● **Short problem**
Copy out every line of the data below, reproducing each word and letter precisely.

Extracted data entries
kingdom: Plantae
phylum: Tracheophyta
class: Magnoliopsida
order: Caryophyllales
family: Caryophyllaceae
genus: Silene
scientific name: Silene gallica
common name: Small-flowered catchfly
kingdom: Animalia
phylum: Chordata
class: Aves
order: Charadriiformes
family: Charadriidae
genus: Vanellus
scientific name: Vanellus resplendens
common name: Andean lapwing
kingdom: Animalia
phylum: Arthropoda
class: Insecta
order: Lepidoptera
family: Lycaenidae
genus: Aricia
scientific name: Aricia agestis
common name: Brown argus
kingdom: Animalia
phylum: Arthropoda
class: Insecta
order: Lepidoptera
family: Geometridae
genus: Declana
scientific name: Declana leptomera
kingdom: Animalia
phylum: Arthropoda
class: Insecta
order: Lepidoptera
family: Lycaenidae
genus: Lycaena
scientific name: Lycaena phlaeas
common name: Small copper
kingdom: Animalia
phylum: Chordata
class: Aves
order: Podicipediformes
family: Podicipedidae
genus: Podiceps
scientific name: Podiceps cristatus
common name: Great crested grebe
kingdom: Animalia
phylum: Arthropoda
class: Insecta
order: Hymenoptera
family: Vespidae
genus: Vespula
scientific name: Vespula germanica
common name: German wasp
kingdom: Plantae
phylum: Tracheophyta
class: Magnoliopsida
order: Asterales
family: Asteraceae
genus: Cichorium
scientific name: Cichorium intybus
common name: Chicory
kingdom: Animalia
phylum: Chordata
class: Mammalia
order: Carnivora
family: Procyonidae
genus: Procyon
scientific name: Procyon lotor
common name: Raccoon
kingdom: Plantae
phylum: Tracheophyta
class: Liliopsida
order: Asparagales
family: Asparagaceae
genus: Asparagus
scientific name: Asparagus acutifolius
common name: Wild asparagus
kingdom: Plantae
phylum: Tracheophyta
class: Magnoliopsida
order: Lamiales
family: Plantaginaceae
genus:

● **Response to the task**
kingdom: Plantae
phylum: Tracheophyta
class: Magnoliopsida
order: Caryophyllales
family: Caryophyllaceae
genus: Silene
scientific name: Silene gallica
common name: Small-flowered catchfly
kingdom: Animalia
phylum: Chordata
class: Aves
order: Charadriiformes
family: Charadriidae
genus: Vanellus
scientific name: Vanellus resplendens
common name: Andean lapwing
kingdom: Animalia
phylum: Arthropoda
class: Insecta
order: Lepidoptera
family: Lycaenidae
genus: Aricia
scientific name: Aricia agestis
common name: Brown argus
kingdom: Animalia
phylum: Arthropoda
class: Insecta
order: Lepidoptera
family: Geometridae
genus: Declana
scientific name: Declana leptomera
kingdom: Animalia
phylum: Arthropoda
class: Insecta
order: Lepidoptera
family: Lycaenidae
genus: Lycaena
scientific name: Lycaena phlaeas
common name: Small copper
kingdom: Animalia
phylum: Chordata
class: Aves
order: Podicipediformes
family: Podicipedidae
genus: Podiceps
scientific name: Podiceps cristatus
common name: Great crested grebe
kingdom: Animalia
phylum: Arthropoda
class: Insecta
order: Hymenoptera
family: Vespidae
genus: Vespula
scientific name: Vespula germanica
common name: German wasp
kingdom: Plantae
phylum: Tracheophyta
class: Magnoliopsida
order: Asterales
family: Asteraceae
genus: Cichorium
scientific name: Cichorium intybus
common name: Chicory
kingdom: Animalia
phylum: Chordata
class: Mammalia
order: Carnivora
family: Procyonidae
genus: Procyon
scientific name: Procyon lotor
common name: Raccoon
kingdom: Plantae
phylum: Tracheophyta
class: Liliopsida
order: Asparagales
family: Asparagaceae
genus: Asparagus
scientific name: Asparagus acutifolius
common name: Wild asparagus
kingdom: Plantae
phylum: Tracheophyta
class: Magnoliopsida
order: Lamiales
family: Plantaginaceae
genus:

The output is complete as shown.